Skip all lines in the entries below that come before the one containing "Nature Biomedical Engineering". Repeat that line and the rest exactly.

Segment Open

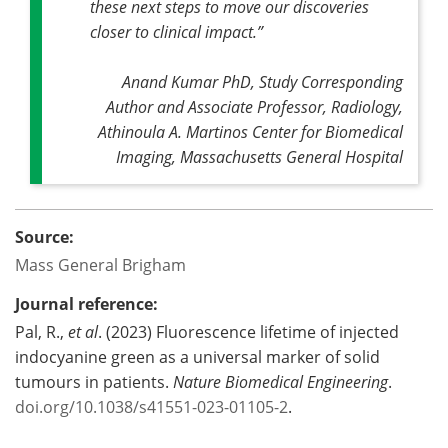
these next steps to move our discoveries
closer to clinical impact
.”
Anand Kumar PhD, Study Corresponding
Author and Associate Professor, Radiology,
Athinoula A. Martinos Center for Biomedical
Imaging, Massachusetts General Hospital
Source:
Mass General Brigham
Journal reference:
Pal, R.,
et al
. (2023) Fluorescence lifetime of injected
indocyanine green as a universal marker of solid
tumours in patients.
Nature Biomedical Engineering
.
doi.org/10.1038/s41551-023-01105-2
.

Segment Closed

- _Solution for this exercise_
Nature Biomedical Engineering
.
doi.org/10.1038/s41551-023-01105-2
.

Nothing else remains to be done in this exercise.